Machine learning as technology has long been a source of heated ethical debates, and web scraping is no different. Some people argue that it is flat-out impossible to remove human biases from machine learning algorithms. Even simple scraping tools will betray something of their creator’s own biases and prejudices.
Ethics Vs. The Law
The discussion about ethics in web scraping is different from discussing whether scraping other people’s data is legal. The exact legal status of web scraping remains challenging to decipher and may change according to where in the world you are. There have already been several court cases around the world that have ruled on whether there should be limits to the kind of data that businesses can scrape and where they can scrape from.
The legal question is currently unanswered, and it is taking a long time for any kind of definitive resolution to reveal itself. However, we don’t need any legal rulings to make a judgment about whether it is ethical to scrape data or not.
Most people agree that there are at least some circumstances where we should allow or even encourage web scraping. With web scraping, small startups can take advantage of data repositories that are built and maintained by much bigger and better-funded businesses. However, other people would argue that this constitutes theft as the data in question belongs to the business that gathers and stores it.
Why Ethical Data Use Matters
In the wake of the Cambridge Analytics scandal, and numerous other incidents where Facebook exposed millions of people’s private data to the world, most people are more cautious about their data. A lot of people have abandoned Facebook permanently, thanks to their lax data protection policies. Other people are far more careful about what they share online after seeing how easy it is for even celebrity’s personal data to leak online.
If we want to continue to be able to scrape the internet freely, it is in all of our interests to make sure that we are doing so in an ethical way. When we scrape data or use services that scrape data, we often use other people’s private data. Without a consistent set of ethical standards for businesses to follow, we won’t know whether data about us that scrapers fetch from the internet is put to use responsibly or not.
Use Public APIs
Not everybody wants to have their data scraped. There is an ongoing debate as to whether it should be legal to scrape any data that is freely available online. Naturally, content creators want to be able to access as much data as possible, preferably for free. But for the people who invest time and effort in gathering, organizing, and storing data, it can be a little bit galling to have people benefitting from it for free.

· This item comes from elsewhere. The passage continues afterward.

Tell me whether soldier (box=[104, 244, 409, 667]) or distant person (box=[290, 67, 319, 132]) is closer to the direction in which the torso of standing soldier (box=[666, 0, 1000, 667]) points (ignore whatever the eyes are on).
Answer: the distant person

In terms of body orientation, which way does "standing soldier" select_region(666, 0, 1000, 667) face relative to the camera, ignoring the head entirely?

A simple way of ensuring that you are only ever scraping data from people who are happy to share is to be sure to make use of public APIs only. If someone has built a public API to enable you to interface with their databases, it is a safe bet that they are cool with you using their data. You don’t even need to scrape with most APIs, they will enable you to search for the data you need.
Request Rate Limiting
A simple thing that every conscientious scraper should do to minimize their scraping impact on their targets is to introduce limits to the number of requests they send. If you send lots of requests in a short space of time, it can cause serious problems for whoever owns the server you are requesting data from.

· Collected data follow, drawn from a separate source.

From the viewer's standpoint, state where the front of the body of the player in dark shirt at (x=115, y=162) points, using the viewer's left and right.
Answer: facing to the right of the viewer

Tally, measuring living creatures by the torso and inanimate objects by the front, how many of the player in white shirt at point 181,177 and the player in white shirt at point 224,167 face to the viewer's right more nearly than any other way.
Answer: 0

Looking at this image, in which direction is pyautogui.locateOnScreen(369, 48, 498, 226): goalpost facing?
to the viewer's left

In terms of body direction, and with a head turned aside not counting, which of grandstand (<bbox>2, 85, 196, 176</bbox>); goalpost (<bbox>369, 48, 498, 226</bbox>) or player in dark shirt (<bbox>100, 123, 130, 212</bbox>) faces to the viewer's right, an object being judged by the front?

Requesting data too frequently can make your traffic indistinguishable from a DDoS attack. If a business or organization thinks that you’re trying to take them offline, they are likely to fight back. This could mean banning your IP address and preventing you from accessing their servers again.
Think Before You Request
Before you start requesting any data from any source, you should first be clear about why you are requesting it. Requesting data for the sake of it is the kind of move that ends up killing a business’s productivity. It doesn’t matter whether you are gathering data for a team project or an individual passion project. In either case, you need to know what data you are collecting and why before you begin.
Don’t Misrepresent Data
If you are using data that you have scraped from other people in your professional work, you must acknowledge this appropriately. You shouldn’t try and pass the underlying data off as your own when you have gathered it from elsewhere. It is important always to give credit where credit is due. More importantly, it is unethical to do otherwise.

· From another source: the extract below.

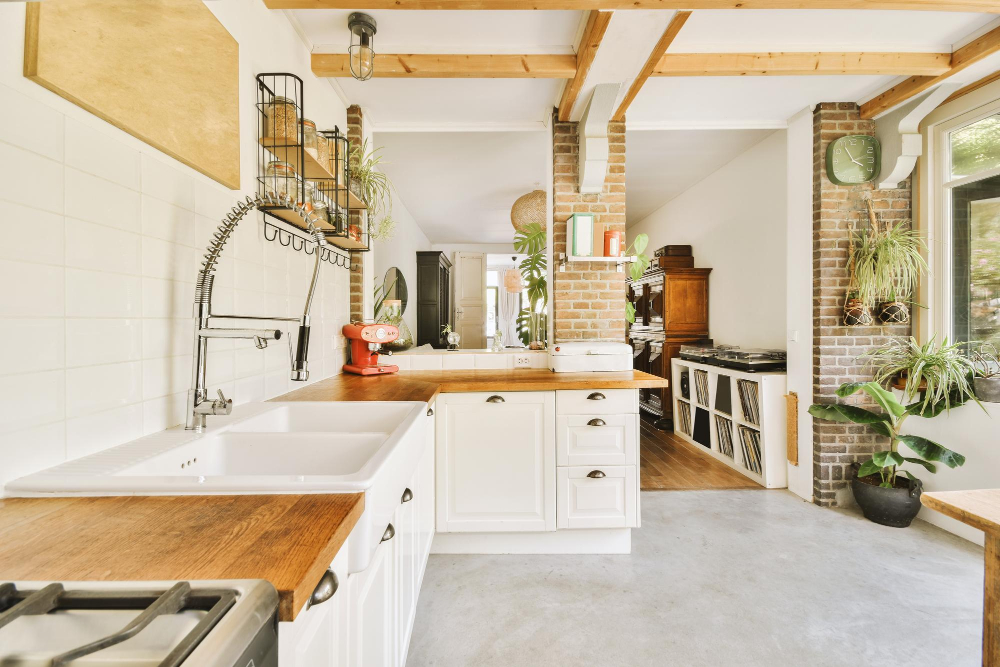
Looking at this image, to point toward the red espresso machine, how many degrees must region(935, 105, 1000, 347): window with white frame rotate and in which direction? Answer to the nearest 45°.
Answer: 0° — it already faces it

On a similar note, if there is an opportunity for you to return the favor and send some of the value that you generate with other people’s data back to them then you should do so. Returning value to the businesses you source key data from helps ensure that you maintain your access. It also balances out the resource cost of your scraping to some extent.
The legal status of web scraping remains murky. There are a few precedent-setting cases currently working their way through court systems around the world. Unfortunately, it seems as if different jurisdictions are going to take different approaches.
The only thing you can do to try and stay on the right side of it is to behave ethically and not do anything that will antagonize the people you scrape your data from. As long as you treat your data sources with respect and you adhere to ethical practices, scraping can benefit you and the people you scrape data from.